Gateway API has also moved to a release train model, shipping features when ready rather than on fixed dates — aligning with Kubernetes’ own proven release cadence.

Additional Graduations: Fine-Grained Auth and Resource Health

Fine-grained Kubelet API authorization (KEP-2862) graduates to GA, enabling least-privilege access control over the Kubelet’s HTTPS API. Previously, monitoring and observability use cases required the overly broad nodes/proxy permission. The new model allows precise permissions for specific endpoints, reducing blast radius from compromised credentials.

Resource health status moves to Beta, building on the Device Plugin framework to provide unified health reporting for specialized hardware. The allocatedResourcesStatus field in Pod status now exposes whether allocated devices are healthy, unhealthy, or unknown — visible via kubectl describe pod. This addresses a long-standing operational pain point where hardware failures caused cryptic Pod crashes with no clear root cause.

Volume group snapshots also reach GA, enabling crash-consistent snapshots across multiple PersistentVolumeClaims simultaneously — critical for stateful applications spanning multiple volumes.

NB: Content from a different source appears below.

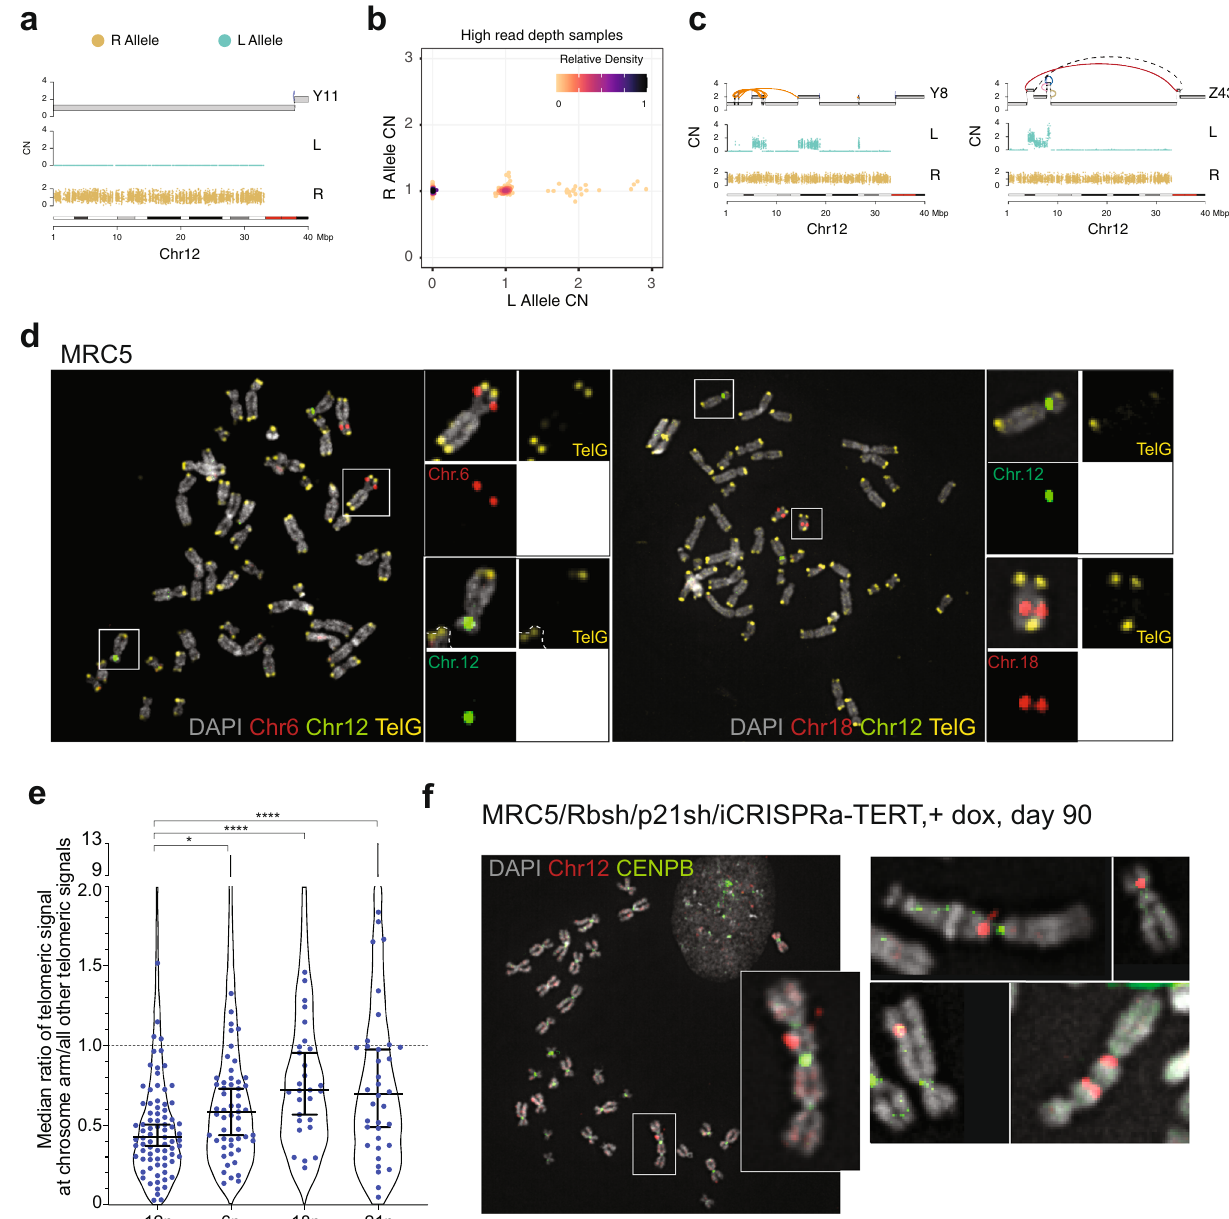
Fig. 7 A short telomere on one allele of 12p. a Genomic track plots of parental alleles phased into lost ( “ L ” ) and retained ( “ R ” ) haplotypes (see “ Methods ” ) on chromosome 12p of clone Y11. b Scatter plot showing purity- and ploidy-transformed L and R haplotype-speci fi c allelic read depth across 12p segments in high-pass WGS-pro fi led post-crisis clones. c Genomic track plots of allelic read counts on the L and R allele of clones Y8 and Z43, two post-crisis clones that independently acquired structural variants on an otherwise unrearranged chromosome 12p allele. d Metaphase spreads of early-passage MRC5 cells hybridized with BAC probes to chromosome 12 (green) combined with probes for chromosome 6 or 18 (red) and a PNA probe for telomeres (TelG, yellow). Insets of white-boxed chromosomes are shown with each channel individually. e Quanti fi cation of the relative length of the shortest of the two 12p telomeres. Each dot shows the median ratio of the TelG signal of the shortest telomeres of the indicated chromosome arm to all other telomeres in each metaphase spread. Violin plots show the data from all telomeres analyzed. Chromosome 12 was identi fi ed using a speci fi c BAC probe (Chr.12p11.2) in 79 metaphase spreads with a total of 3992 telomeres. Chromosomes 6 and 18 were identi fi ed based on BAC probe hybridization (Chr.6p21.2 – 21.3, Chr.18q12.3 – 21.1) in 53 and 28 metaphases, respectively (2629 and 1497 telomeres, respectively). Chromosome 21 was identi fi ed from DAPI banding patterns in 36 metaphases (1757 telomeres). P values were derived from a two-sided Student ’ s t test; * P = 0.0147; **** P < 0.0001. Error bars show median with 95% CI. f Dicentric chromosomes containing chromosome 12 in telomere crisis. Metaphase spreads from MRC5/Rbsh/p21sh/iCRISPRa-TERT cells cultured with doxycycline at day 90 (during crisis) were hybridized with a BAC probe for Chr.12p11.2 (red) and a CENPB PNA probe (green) to identify centromeres. A full spread is shown with white box inset zoom in. Further examples from other spreads are also shown (see also Supplementary Fig.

The AI Security Angle: Sandboxing Meets Kubernetes

Coinciding with the v1.36 release cycle, the CNCF published thought leadership on AI sandboxing that contextualizes Kubernetes’ evolving security model. As AI labs deploy autonomous agents capable of discovering zero-day vulnerabilities — Anthropic’s Mythos model recently found and exploited vulnerabilities including a 27-year-old bug — the infrastructure layer’s security guarantees become paramount.

The User Namespaces GA in v1.36 directly addresses this threat model. When AI agents run in Kubernetes workloads that might legitimately need elevated privileges for package installation, file writes, or network calls, User Namespaces provide structural isolation where policy-based controls fail. A compromised workload with namespaced root cannot escape to host root — the capability is confined to the namespace boundary.

This represents a shift from “prevent every breach” to “contain every breach” — mirroring how Kubernetes handles pod failures as expected events rather than catastrophes. The architectural principle is sound: shared kernels create single points of failure, while distributed isolation limits blast radius.

Upgrading and Getting Started

Kubernetes v1.36 is available now through cloud provider managed services (EKS, AKS, GKE) and self-managed installations. Key prerequisites for new features:

  • User Namespaces: Linux kernel 5.12+ (for ID-mapped mounts), containerd 1.6+ or CRI-O 1.22+
  • Memory QoS: cgroup v2 enabled, kernel 5.9+ recommended
  • WAS features: Enable relevant feature gates on kube-apiserver and kube-scheduler

As always, review the full release notes and deprecation warnings before upgrading production clusters.